## INSTRUCTIONS FOR THE TASK
Check each line of the listing below for the word "Curry" and say how many lines have it. Nothing else should be written.

## PROVIDED RECORDS
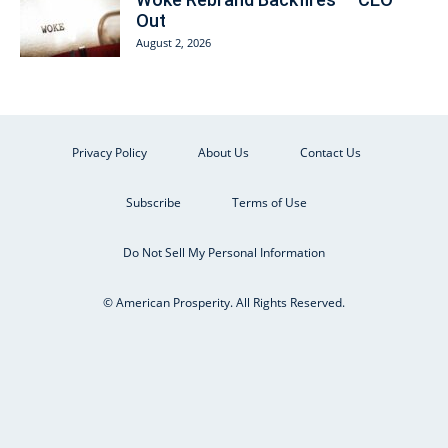
Out
August 2, 2026
Privacy Policy
About Us
Contact Us
Subscribe
Terms of Use
Do Not Sell My Personal Information
© American Prosperity. All Rights Reserved.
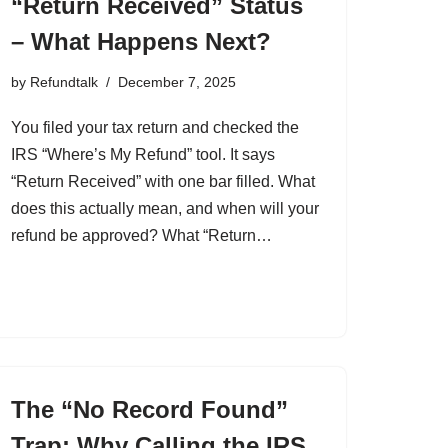
“Return Received” Status
– What Happens Next?
by
Refundtalk
December 7, 2025
You filed your tax return and checked the
IRS “Where’s My Refund” tool. It says
“Return Received” with one bar filled. What
does this actually mean, and when will your
refund be approved? What “Return…
The “No Record Found”
Trap: Why Calling the IRS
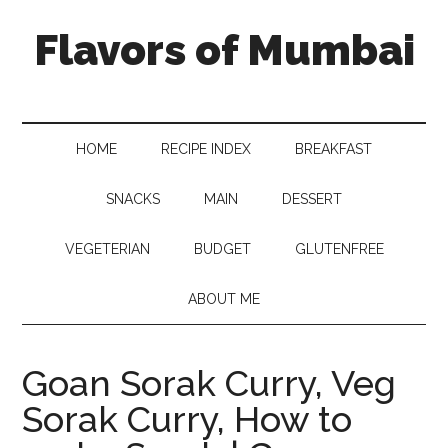
Flavors of Mumbai
HOME
RECIPE INDEX
BREAKFAST
SNACKS
MAIN
DESSERT
VEGETERIAN
BUDGET
GLUTENFREE
ABOUT ME
Goan Sorak Curry, Veg
Sorak Curry, How to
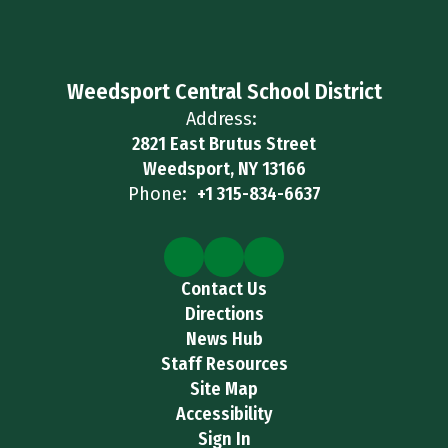
Weedsport Central School District
Address:
2821 East Brutus Street
Weedsport, NY 13166
Phone:
+1 315-834-6637
Contact Us
Directions
News Hub
Staff Resources
Site Map
Accessibility
Sign In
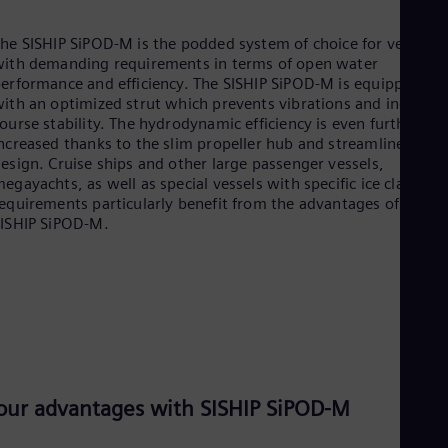
he SISHIP SiPOD-M is the podded system of choice for vessels
ith demanding requirements in terms of open water
erformance and efficiency. The SISHIP SiPOD-M is equipped
ith an optimized strut which prevents vibrations and increase
ourse stability. The hydrodynamic efficiency is even further
ncreased thanks to the slim propeller hub and streamlined
esign. Cruise ships and other large passenger vessels,
egayachts, as well as special vessels with specific ice class
equirements particularly benefit from the advantages of the
ISHIP SiPOD-M.
our advantages with SISHIP SiPOD-M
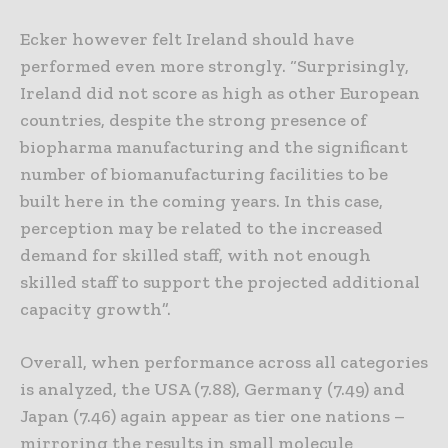
Ecker however felt Ireland should have
performed even more strongly. “Surprisingly,
Ireland did not score as high as other European
countries, despite the strong presence of
biopharma manufacturing and the significant
number of biomanufacturing facilities to be
built here in the coming years. In this case,
perception may be related to the increased
demand for skilled staff, with not enough
skilled staff to support the projected additional
capacity growth”.
Overall, when performance across all categories
is analyzed, the USA (7.88), Germany (7.49) and
Japan (7.46) again appear as tier one nations –
mirroring the results in small molecule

## ANSWER AREA
2